4. Geometric mean inequality.

The root number ab, called the geometric mean, embodies a geometric relationship, that is, through any point on the diameter of a circle to make a perpendicular line, the diameter is separated by two parts of a, b, then half of the length of the perpendicular line in the circle is the root number ab, and (a+b) 2 root number ab!This is what it means geometrically, and why it is called a geometric mean.

The arithmetic-geometric mean inequality, abbreviated as arithmetic inequality, is a common and fundamental inequality that expresses a constant inequality between the arithmetic mean and the geometric mean.

5. Young's inequality.

Young's inequality is also known as Young's inequality, which is a special case of weighted arithmetic mean inequalities, and Young's inequality is a quick way to prove Holder's inequality.

Methods of proving inequalities: there are comparative methods, synthesis methods, analytical methods, deflation methods, mathematical induction methods, counterproof methods, commutation methods, construction methods, etc.

1. Difference comparison method: according to a-b>0 a>b, if you want to prove a>b, you only need to prove a-b>0.

2. Element exchange method: The purpose of element exchange is to reduce the number of variables in the inequality, so as to make the problem difficult and simple.

3. Comparison of business quotients: according to a b=1, when b > 0, a>b is obtained; When b>0, to prove a>b, you only need to prove ab>1;While.

b 0, a b.

4. Comprehensive method: cause leads to effect.
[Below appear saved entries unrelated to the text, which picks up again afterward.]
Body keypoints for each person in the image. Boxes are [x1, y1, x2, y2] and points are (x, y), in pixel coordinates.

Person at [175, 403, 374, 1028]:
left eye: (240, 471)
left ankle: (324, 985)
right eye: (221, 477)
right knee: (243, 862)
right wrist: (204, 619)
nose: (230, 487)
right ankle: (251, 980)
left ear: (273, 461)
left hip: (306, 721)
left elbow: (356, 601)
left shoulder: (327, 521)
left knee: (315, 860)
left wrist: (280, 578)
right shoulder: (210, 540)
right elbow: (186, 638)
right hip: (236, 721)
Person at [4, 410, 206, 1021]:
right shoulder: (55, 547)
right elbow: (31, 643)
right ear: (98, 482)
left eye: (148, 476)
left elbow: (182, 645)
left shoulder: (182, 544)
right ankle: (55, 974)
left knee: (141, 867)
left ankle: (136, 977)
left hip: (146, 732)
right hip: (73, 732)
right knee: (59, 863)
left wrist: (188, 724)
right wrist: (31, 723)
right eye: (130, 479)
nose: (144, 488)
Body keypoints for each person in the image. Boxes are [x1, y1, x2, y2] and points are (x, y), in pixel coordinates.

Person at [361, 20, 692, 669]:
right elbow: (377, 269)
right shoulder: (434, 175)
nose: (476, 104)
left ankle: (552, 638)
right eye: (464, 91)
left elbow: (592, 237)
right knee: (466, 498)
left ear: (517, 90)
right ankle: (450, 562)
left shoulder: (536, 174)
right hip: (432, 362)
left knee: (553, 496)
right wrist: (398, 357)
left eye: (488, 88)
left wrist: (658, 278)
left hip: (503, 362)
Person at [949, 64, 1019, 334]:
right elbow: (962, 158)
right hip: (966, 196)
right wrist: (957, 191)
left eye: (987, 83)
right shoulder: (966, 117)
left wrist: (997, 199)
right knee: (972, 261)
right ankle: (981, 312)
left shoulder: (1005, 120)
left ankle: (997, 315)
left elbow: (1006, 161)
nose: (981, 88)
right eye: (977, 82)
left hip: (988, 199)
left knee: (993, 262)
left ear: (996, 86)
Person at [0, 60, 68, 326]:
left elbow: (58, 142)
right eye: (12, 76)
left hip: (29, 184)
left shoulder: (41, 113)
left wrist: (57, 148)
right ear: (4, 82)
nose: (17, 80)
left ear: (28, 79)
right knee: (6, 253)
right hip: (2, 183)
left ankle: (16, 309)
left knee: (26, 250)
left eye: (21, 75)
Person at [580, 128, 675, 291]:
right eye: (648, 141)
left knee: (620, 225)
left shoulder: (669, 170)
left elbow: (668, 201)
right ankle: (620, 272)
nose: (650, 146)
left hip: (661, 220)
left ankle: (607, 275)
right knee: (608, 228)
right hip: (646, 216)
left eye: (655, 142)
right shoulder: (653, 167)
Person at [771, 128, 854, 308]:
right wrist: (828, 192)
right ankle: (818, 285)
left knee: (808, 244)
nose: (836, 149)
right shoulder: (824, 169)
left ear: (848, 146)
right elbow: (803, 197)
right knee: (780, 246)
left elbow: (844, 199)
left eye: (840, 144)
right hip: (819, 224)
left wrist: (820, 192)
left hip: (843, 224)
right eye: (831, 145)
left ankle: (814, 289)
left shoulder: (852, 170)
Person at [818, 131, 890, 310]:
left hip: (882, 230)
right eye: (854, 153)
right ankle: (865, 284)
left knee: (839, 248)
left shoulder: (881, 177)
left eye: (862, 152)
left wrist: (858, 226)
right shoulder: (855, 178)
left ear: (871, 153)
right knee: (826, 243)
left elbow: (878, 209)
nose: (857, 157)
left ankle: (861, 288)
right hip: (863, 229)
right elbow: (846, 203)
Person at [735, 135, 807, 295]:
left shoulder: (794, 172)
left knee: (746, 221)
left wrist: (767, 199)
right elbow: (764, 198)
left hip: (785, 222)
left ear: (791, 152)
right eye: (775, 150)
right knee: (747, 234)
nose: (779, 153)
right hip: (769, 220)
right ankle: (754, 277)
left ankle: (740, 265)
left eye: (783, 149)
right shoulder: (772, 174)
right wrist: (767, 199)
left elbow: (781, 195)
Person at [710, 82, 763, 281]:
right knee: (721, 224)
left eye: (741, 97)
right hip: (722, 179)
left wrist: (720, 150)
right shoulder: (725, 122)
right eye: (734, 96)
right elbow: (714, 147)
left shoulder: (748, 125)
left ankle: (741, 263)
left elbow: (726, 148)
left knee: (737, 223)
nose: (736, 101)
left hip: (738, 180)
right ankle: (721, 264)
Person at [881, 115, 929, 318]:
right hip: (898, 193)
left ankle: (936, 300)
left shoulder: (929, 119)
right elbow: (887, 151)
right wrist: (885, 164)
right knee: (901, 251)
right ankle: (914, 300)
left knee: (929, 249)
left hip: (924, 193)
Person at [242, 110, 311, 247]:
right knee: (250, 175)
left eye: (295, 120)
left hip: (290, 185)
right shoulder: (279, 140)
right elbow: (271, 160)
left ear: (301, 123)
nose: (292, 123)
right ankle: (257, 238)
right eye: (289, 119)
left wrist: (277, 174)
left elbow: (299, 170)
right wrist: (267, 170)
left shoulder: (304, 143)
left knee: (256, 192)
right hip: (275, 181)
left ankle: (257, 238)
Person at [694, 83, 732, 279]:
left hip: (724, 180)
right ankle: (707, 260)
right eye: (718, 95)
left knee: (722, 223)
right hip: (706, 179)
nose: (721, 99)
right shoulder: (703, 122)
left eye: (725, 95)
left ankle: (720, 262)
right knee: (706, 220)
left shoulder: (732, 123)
When proving an inequality, the inequality to be proved is deduced by using the properties of the inequality and the appropriate deformation from the known inequality and the conditions of the problem. Legitimacy is also known as the method of inference or the method of cause and effect.

The proof methods include comparative method, synthesis method, analysis method, deflation method, mathematical induction method, counterproof method, commutation method, construction method, etc.

Difference comparison method: according to a-b>0 a>b, to prove a>b, only a-b>0 is required. Swap Method: The purpose of swapping is that.

Reduce the number of inequalities to make the problem easier and more complex. Inequality proof is a very important content, in the quantitative relationship, in the analysis of inequality proof problems, looking for ways to solve (proof) problems, advocate the use of comprehensive method and analysis method at the same time, just like digging a cave, from the two ends to the middle, so as to shorten the distance between the condition and the conclusion.

Inequality proof method:

Comparative method: Differential comparison method: according to a-b>0 a>b, if you want to prove a>b, you only need to prove a-b>0;Comparative Approach to Trading:

According to a b=1, when b > 0, a>b is obtained; When b>0, to prove a>b, you only need to prove ab>1;When b<0, we get a<>

The synthesis method is a method of proving that leads to cause and effect. When using the comprehensive method to prove the inequality, we should pay attention to observing the structural characteristics of the inequality and choose the appropriate formula as the basis, among which the mean inequality is the most commonly used, the proof method uses the ternary mean inequality to prove once or twice, and the second method mainly uses the property proof of the inequality.